The federal government is delivering $560 million in Provider Relief Funds to COVID-impacted healthcare providers starting this week.
The Department of Health and Human Services announced on Thursday the additional payments are part of the Phase 4 general distribution and will be awarded to more than 4,100 providers this week.
Overall, the agency has doled out about $11.5 billion in Phase 4 payments to more than 78,000 providers. Prior to this, HHS in late January made an additional $2 billion in Provider Relief Funds available to help with COVID-related expenses.
Approximately 86% of all Phase 4 applications have now been processed, and remaining applications will continue to be processed throughout early 2022, according to the agency.
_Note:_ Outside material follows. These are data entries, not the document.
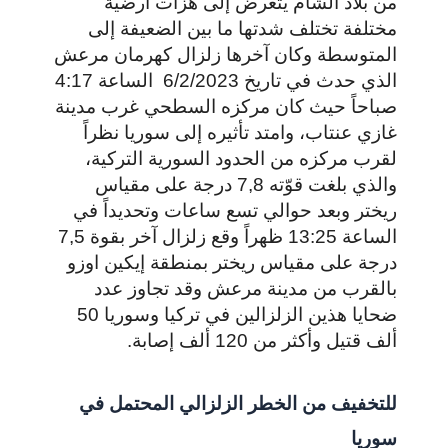
من بلاد الشام يتعرض إلى هزات أرضية
مختلفة تختلف شدتها ما بين الضعيفة إلى
المتوسطة وكان آخرها زلزال كهرمان مرعش
الذي حدث في تاريخ 6/2/2023 الساعة 4:17
صباحاً حيث كان مركزه السطحي غرب مدينة
غازي عنتاب، وامتد تأثيره إلى سوريا نظراً
لقرب مركزه من الحدود السورية التركية،
والذي بلغت قوّته 7,8 درجة على مقياس
ريختر وبعد حوالي تسع ساعات وتحديداً في
الساعة 13:25 ظهراً وقع زلزال آخر بقوة 7,5
درجة على مقياس ريختر بمنطقة إيكين اوزو
بالقرب من مدينة مرعش وقد تجاوز عدد
ضحايا هذين الزلزالين في تركيا وسوريا 50
ألف قتيل وأكثر من 120 ألف إصابة.
للتخفيف من الخطر الزلزالي المحتمل في
سوريا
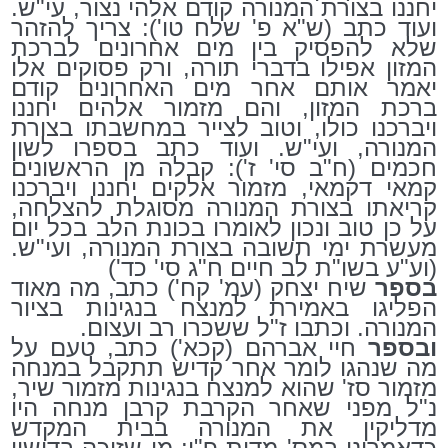
יחננו בצורת המנורה קודם אלהי נצור, עי"ש.
ועוד כתב (ש"א פ' שלח טו'): צריך להזהר
שלא להפסיק בין מים אחרונים לברכת
המזון אפילו בדברי תורה, ורק פסוקים אלו
יאמר אותם אחר מים האחרונים קודם
ברכת המזון, והם מזמור אלהים יחננו
ויברכנו כולו, וטוב לצייר במחשבתו בצורת
המנורה, ועי"ש. ועוד כתב בספרו לשון
חכמים (ח"ב סי' ז'): קבלה מן הראשונים
קמאי דקמאי, מזמור אלקים יחננו ויברכנו
קריאתו בצורת המנורה מסוגלת להצלחה,
על כן טוב ונכון לאומרו בכונת הלב בכל יום
מעשרת ימי תשובה בצורת המנורה, ועי"ש.
(וע"ע בשו"ת לב חיים ח"ג סי' כד')
בספר
שיח יצחק (עמ' קח') כתב, מה מאוד
הפליגו באמירת למנצח בנגינות בציור
המנורה. וכתבו ז"ל ששכרו רב ועצום.
ובספר
חיי אברהם (קכא') כתב, טעם על
מה שנהגו לומר אחר קדיש תתקבל במנחה
מזמור סז' שהוא למנצח בנגינות מזמור שיר,
נ"ל מפני שאחר הקרבת קרבן מנחה היו
מדליקין את המנורה בבית המקדש
כדאמרינן במס' מדות פ"ו: מי שזוכה בדישון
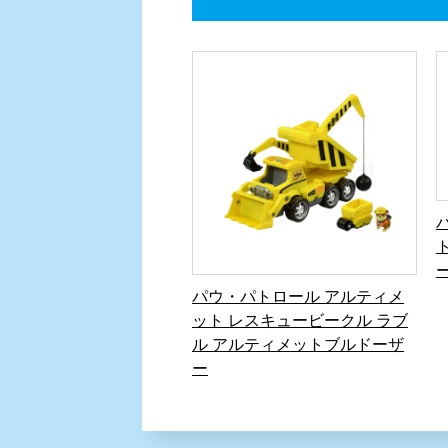
パウ・パトロール アルティメ
ット レスキュービークル ラブ
ル アルティメットブルドーザ
ー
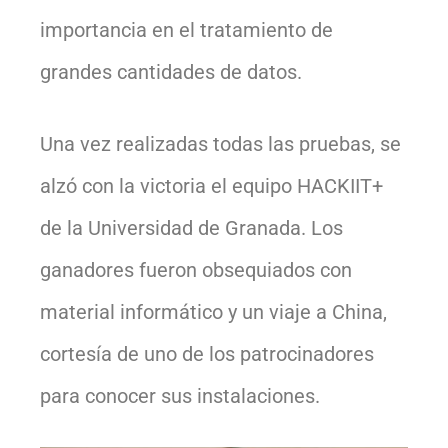
importancia en el tratamiento de
grandes cantidades de datos.
Una vez realizadas todas las pruebas, se
alzó con la victoria el equipo HACKIIT+
de la Universidad de Granada. Los
ganadores fueron obsequiados con
material informático y un viaje a China,
cortesía de uno de los patrocinadores
para conocer sus instalaciones.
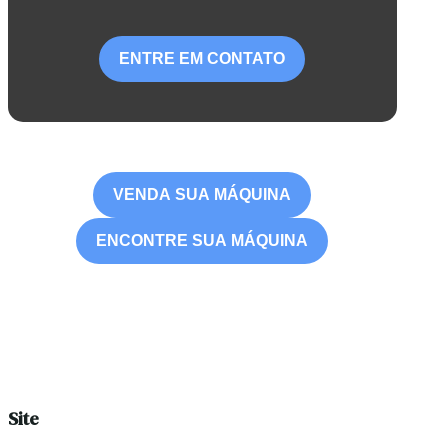
ENTRE EM CONTATO
VENDA SUA MÁQUINA
ENCONTRE SUA MÁQUINA
Site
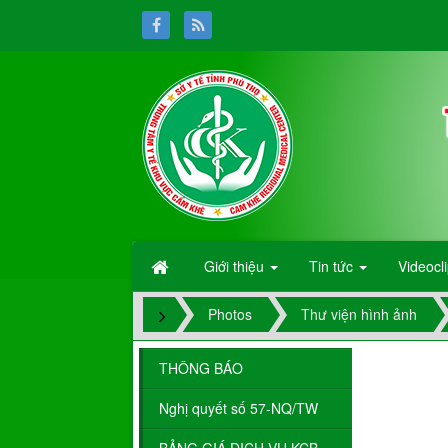
Giới thiệu
Tin tức
Videocl
Photos
Thư viện hình ảnh
THÔNG BÁO
Nghị quyết số 57-NQ/TW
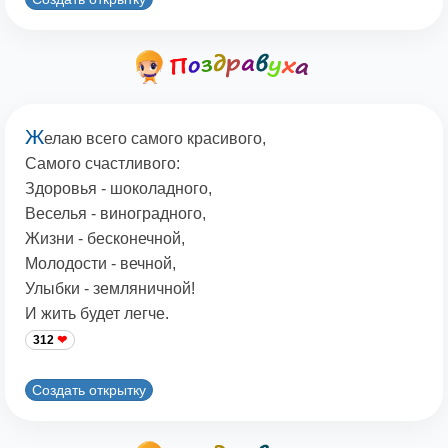
Ж
елаю всего самого красивого,
Самого счастливого:
Здоровья - шоколадного,
Веселья - виноградного,
Жизни - бесконечной,
Молодости - вечной,
Улыбки - земляничной!
И жить будет легче.
312
Создать открытку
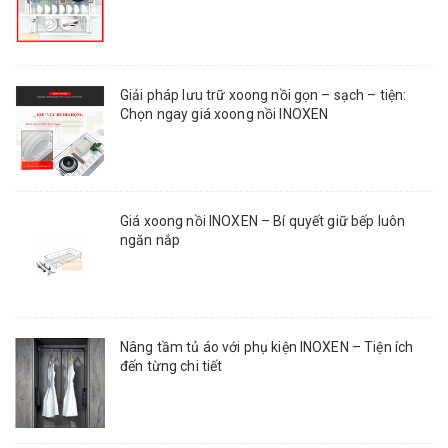
Giải pháp lưu trữ xoong nồi gọn – sạch – tiện:
Chọn ngay giá xoong nồi INOXEN
Giá xoong nồi INOXEN – Bí quyết giữ bếp luôn
ngăn nắp
Nâng tầm tủ áo với phụ kiện INOXEN – Tiện ích
đến từng chi tiết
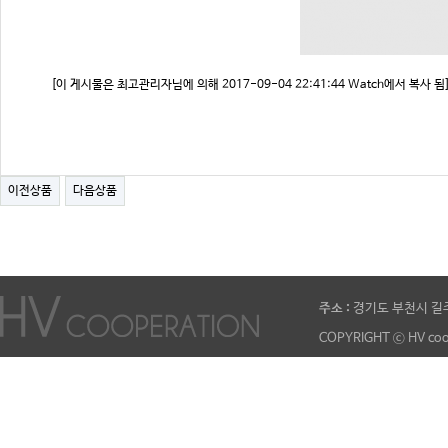
[이 게시물은 최고관리자님에 의해 2017-09-04 22:41:44 Watch에서 복사 됨
이전상품
다음상품
주소 :
경기도 부천시 길주
COPYRIGHT ⓒ HV coo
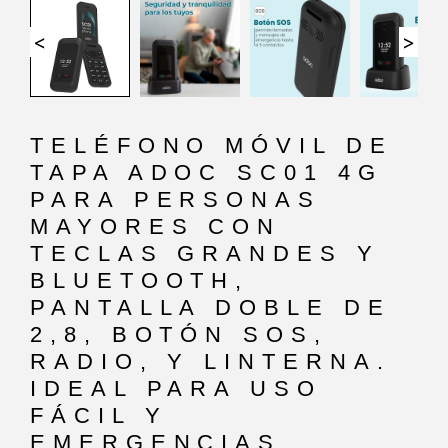
<
>
TELÉFONO MÓVIL DE
TAPA ADOC SC01 4G
PARA PERSONAS
MAYORES CON
TECLAS GRANDES Y
BLUETOOTH,
PANTALLA DOBLE DE
2,8, BOTÓN SOS,
RADIO, Y LINTERNA.
IDEAL PARA USO
FÁCIL Y
EMERGENCIAS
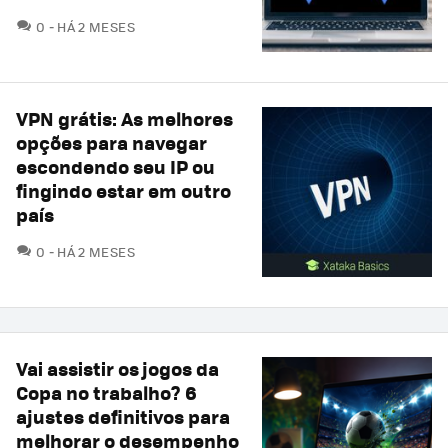
COMENTÁRIOS
0
HÁ 2 MESES
VPN grátis: As melhores
opções para navegar
escondendo seu IP ou
fingindo estar em outro
país
COMENTÁRIOS
0
HÁ 2 MESES
Vai assistir os jogos da
Copa no trabalho? 6
ajustes definitivos para
melhorar o desempenho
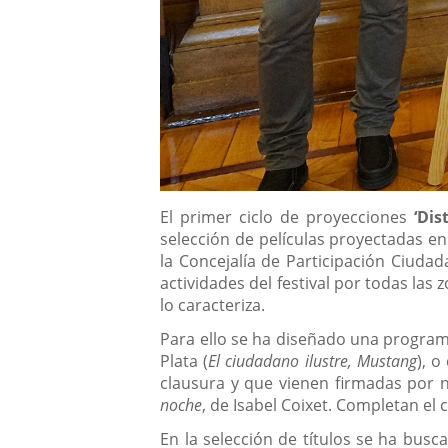
Descripción
El primer ciclo de proyecciones
‘Dis
selección de películas proyectadas en 
la Concejalía de Participación Ciudad
actividades del festival por todas las
lo caracteriza.
Para ello se ha diseñado una programa
Plata (
El ciudadano ilustre, Mustang
), o
clausura y que vienen firmadas por 
noche
, de Isabel Coixet. Completan el 
En la selección de títulos se ha busca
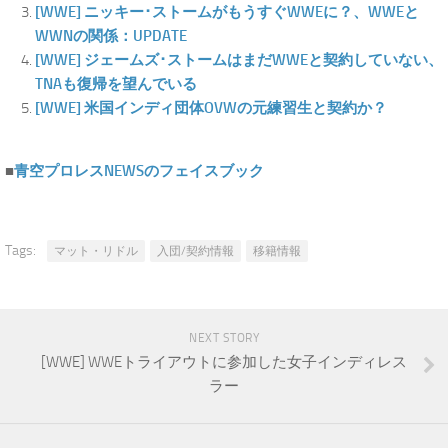
[WWE] ニッキー･ストームがもうすぐWWEに？、WWEと
WWNの関係：UPDATE
[WWE] ジェームズ･ストームはまだWWEと契約していない、
TNAも復帰を望んでいる
[WWE] 米国インディ団体OVWの元練習生と契約か？
■
青空プロレスNEWSのフェイスブック
Tags:
マット・リドル
入団/契約情報
移籍情報
NEXT STORY
[WWE] WWEトライアウトに参加した女子インディレス
ラー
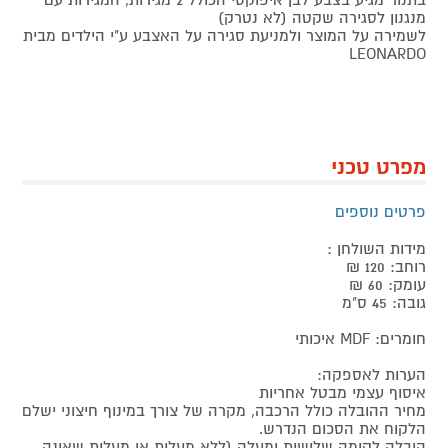
מנגנון לסגירה שקטה (לא נטרק)
לשמירה על המוצר ולמניעת סגירה על האצבע ע"י הילדים מבית
LEONARDO
מפרט טכני
פרטים נוספים
מידות השולחן :
רוחב: 120 ₪
עומק: 60 ₪
גובה: 45 ס"מ
חומרים: MDF איכותי
הערות לאספקה:
איסוף עצמי מבטל אחריות
מחיר ההובלה כולל הרכבה, מקרה של צורך במינוף חיצוני ישלם
הלקוח את הסכום הנדרש.
הובלה לקומה שלישית ומעלה (ללא מעלית או מעלית שאינה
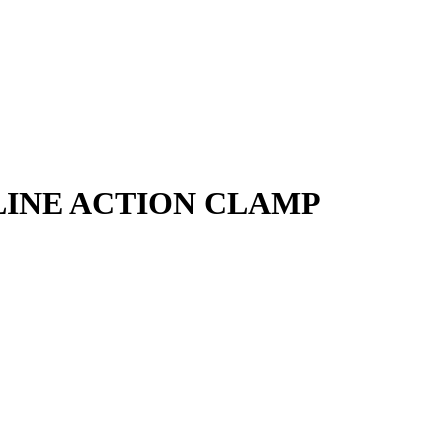
 LINE ACTION CLAMP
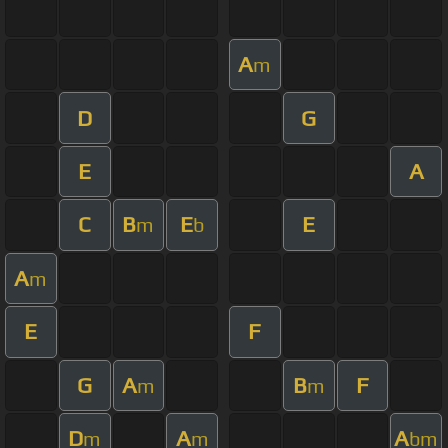
A
m
D
G
E
A
C
B
E
E
m
b
A
m
E
F
G
A
B
F
m
m
D
A
A
m
m
bm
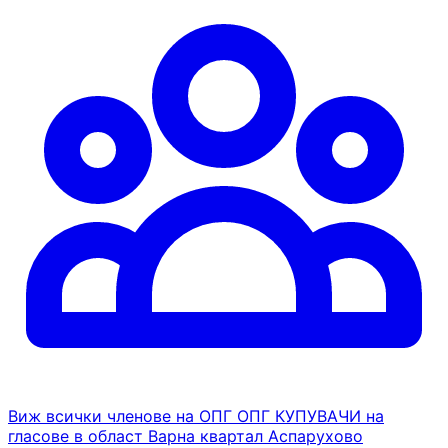
Виж всички членове на ОПГ ОПГ КУПУВАЧИ на
гласове в област Варна квартал Аспарухово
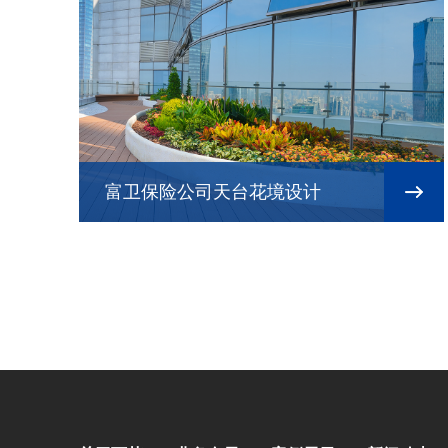
富卫保险公司天台花境设计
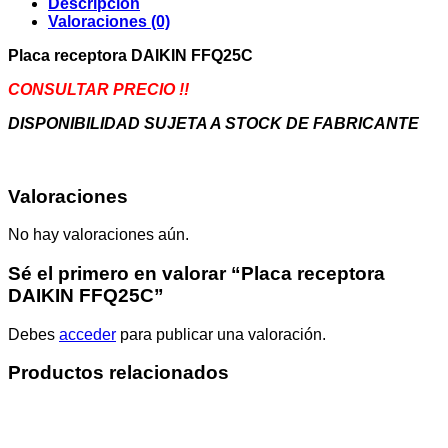
Descripción
Valoraciones (0)
Placa receptora DAIKIN FFQ25C
CONSULTAR PRECIO !!
DISPONIBILIDAD SUJETA A STOCK DE FABRICANTE
Valoraciones
No hay valoraciones aún.
Sé el primero en valorar “Placa receptora
DAIKIN FFQ25C”
Debes
acceder
para publicar una valoración.
Productos relacionados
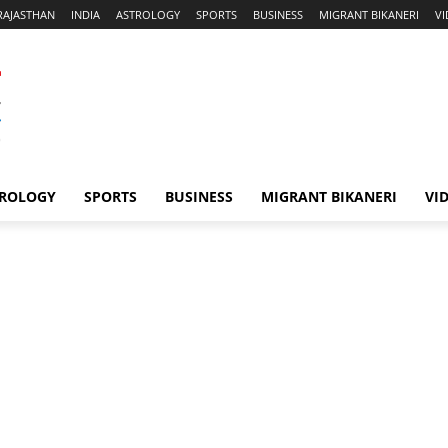
RAJASTHAN
INDIA
ASTROLOGY
SPORTS
BUSINESS
MIGRANT BIKANERI
V
ROLOGY
SPORTS
BUSINESS
MIGRANT BIKANERI
VI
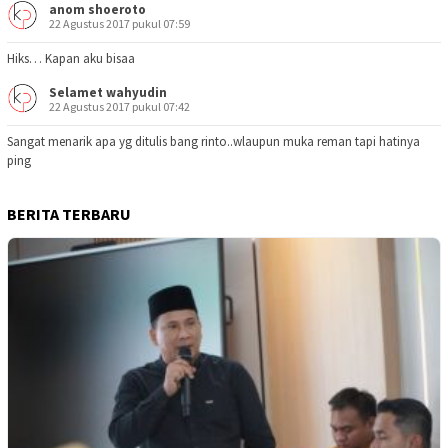
anom shoeroto
22 Agustus 2017 pukul 07:59
Hiks… Kapan aku bisaa
Selamet wahyudin
22 Agustus 2017 pukul 07:42
Sangat menarik apa yg ditulis bang rinto..wlaupun muka reman tapi hatinya
ping
BERITA TERBARU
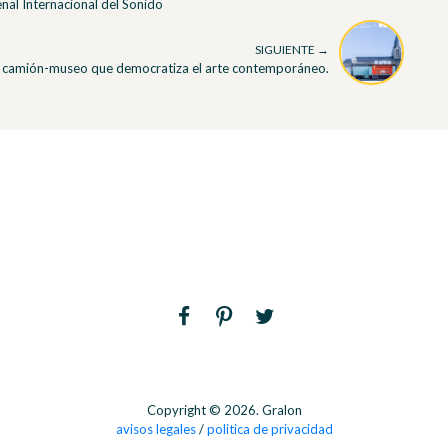
nal Internacional del Sonido
SIGUIENTE →
l camión-museo que democratiza el arte contemporáneo.
Copyright © 2026. Gralon
avisos legales
/
politica de privacidad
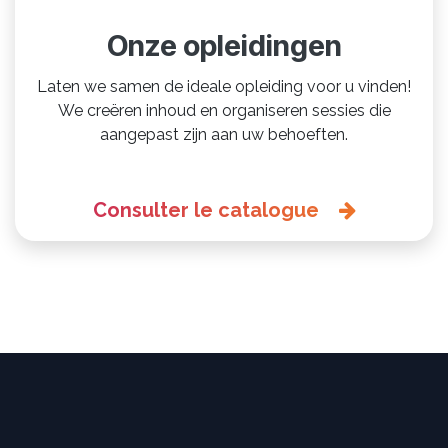
Onze opleidingen
Laten we samen de ideale opleiding voor u vinden!
We creëren inhoud en organiseren sessies die
aangepast zijn aan uw behoeften.
Consulter le catalogue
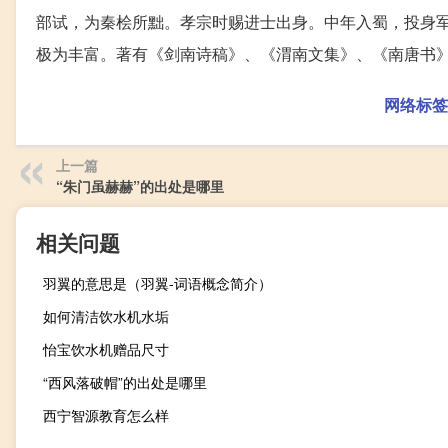
部试，为秦桧所黜。孝宗时赐进士出身。中年入蜀，投身
极为丰富。著有《剑南诗稿》、《渭南文集》、《南唐书
网络标签
上一篇
“朱门虽赫赫”的出处是哪里
相关问题
羽翼的意思是（羽翼-词语概念简介）
如何清洁饮水机水垢
怡宝饮水机赠品尺寸
“西风落破帽”的出处是哪里
西宁智源教育怎么样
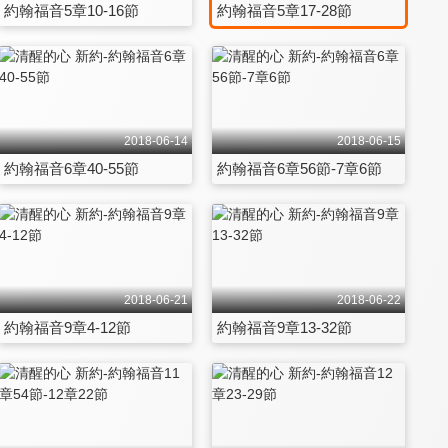
約翰福音5章10-16節
約翰福音5章17-28節
2018-06-14
2018-06-15
約翰福音6章40-55節
約翰福音6章56節-7章6節
2018-06-21
2018-06-22
約翰福音9章4-12節
約翰福音9章13-32節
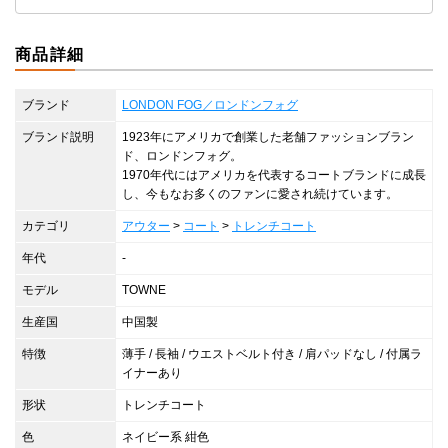
商品詳細
ブランド
LONDON FOG／ロンドンフォグ
ブランド説明
1923年にアメリカで創業した老舗ファッションブラン
ド、ロンドンフォグ。
1970年代にはアメリカを代表するコートブランドに成長
し、今もなお多くのファンに愛され続けています。
カテゴリ
アウター
>
コート
>
トレンチコート
年代
-
モデル
TOWNE
生産国
中国製
特徴
薄手 / 長袖 / ウエストベルト付き / 肩パッドなし / 付属ラ
イナーあり
形状
トレンチコート
色
ネイビー系 紺色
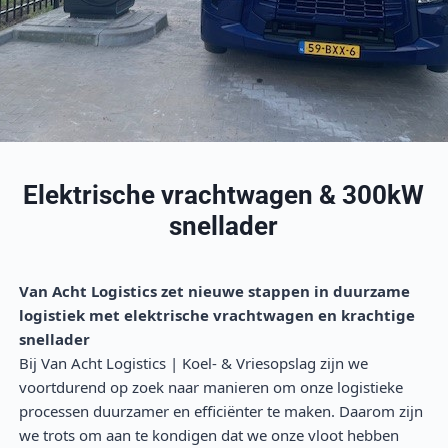
Elektrische vrachtwagen & 300kW
snellader
Van Acht Logistics zet nieuwe stappen in duurzame
logistiek met elektrische vrachtwagen en krachtige
snellader
Bij Van Acht Logistics | Koel- & Vriesopslag zijn we
voortdurend op zoek naar manieren om onze logistieke
processen duurzamer en efficiënter te maken. Daarom zijn
we trots om aan te kondigen dat we onze vloot hebben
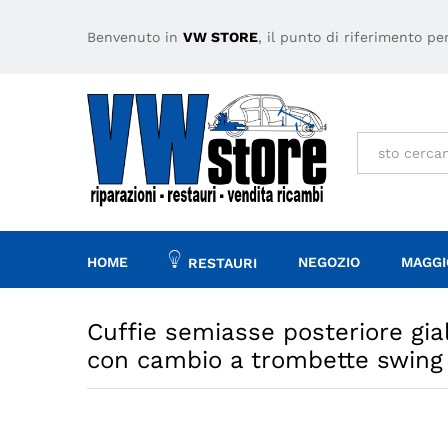
trombette swing
Benvenuto in
VW STORE
, il punto di riferimento p
Descrizione
Specifiche
Tutto
HOME
NEGOZIO
MAGGI
RESTAURI
Cuffie semiasse posteriore giall
con cambio a trombette swing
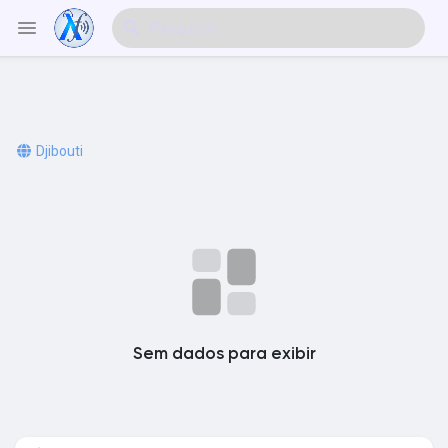
Explorar Eventos
Djibouti
Meus Eventos
Explorar Artigos & Publicações
Sem dados para exibir
Explorar Mercado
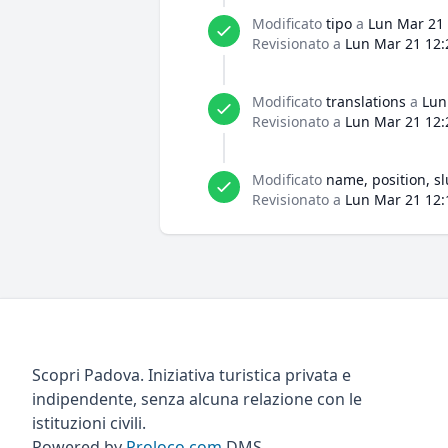
Modificato
tipo
a
Lun Mar 21 
Revisionato a
Lun Mar 21 12:
Modificato
translations
a
Lun
Revisionato a
Lun Mar 21 12:
Modificato
name, position, sl
Revisionato a
Lun Mar 21 12:
Scopri Padova. Iniziativa turistica privata e
indipendente, senza alcuna relazione con le
istituzioni civili.
Powered by
Proloco.com
DMS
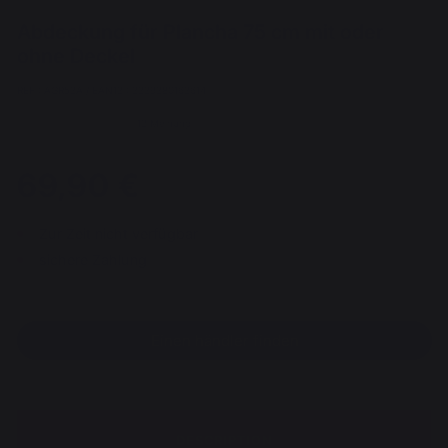
Abdeckung für Plancha 75 cm mit oder
ohne Deckel
REF : AGR53A / EAN13 : 3339380163614
12 Meinung
69,90 €
Zur Zeit nicht verfügbar
sichere Zahlung
Einen händler finden
DESCRIPTION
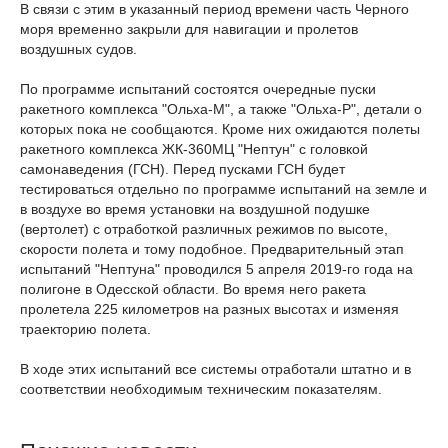
В связи с этим в указанный период времени часть Черного
моря временно закрыли для навигации и пролетов
воздушных судов.
По программе испытаний состоятся очередные пуски
ракетного комплекса "Ольха-М", а также "Ольха-Р", детали о
которых пока не сообщаются. Кроме них ожидаются полеты
ракетного комплекса ЖК-360МЦ "Нептун" с головкой
самонаведения (ГСН). Перед пусками ГСН будет
тестироваться отдельно по программе испытаний на земле и
в воздухе во время установки на воздушной подушке
(вертолет) с отработкой различных режимов по высоте,
скорости полета и тому подобное. Предварительный этап
испытаний "Нептуна" проводился 5 апреля 2019-го года на
полигоне в Одесской области. Во время него ракета
пролетела 225 километров на разных высотах и изменяя
траекторию полета.
В ходе этих испытаний все системы отработали штатно и в
соответствии необходимым техническим показателям.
“Provider Relief Funds have been a lifeline for healthcare providers across the country,” HHS Secretary Xavier Becerra said in a statement Thursday. “From providing life-saving care to tackling workforce challenges, these funds will help many healthcare facilities weather the pandemic’s continued impact.”
Phase 4 payments also reimburse smaller Medicare and Medicaid providers for their lost revenues and increased expenses at a higher rate compared to larger providers.
The latest distribution announcement, however, isn’t a new infusion for long-term care, as was requested by the American Health Care Association/National Center for Assisted Living earlier this week in a letter to Congress. The association referred back to its letter following Thursday’s distribution announcement.
The association requested that upcoming appropriation bills replenish the Provider Relief Fund with $20 billion allocated specifically to long-term care — $10 billion for skilled nursing and $10 billion for assisted living facilities.
“More than half of nursing homes were limiting new admissions in recent months — at a time when overwhelmed hospitals needed our assistance to free up precious beds due to the Omicron surge,” Mark Parkinson, AHCA/NCAL president and CEO, wrote. “However, with your help, healthcare providers, including those in long-term care, can access key tools available to help respond to this unprecedented challenge.”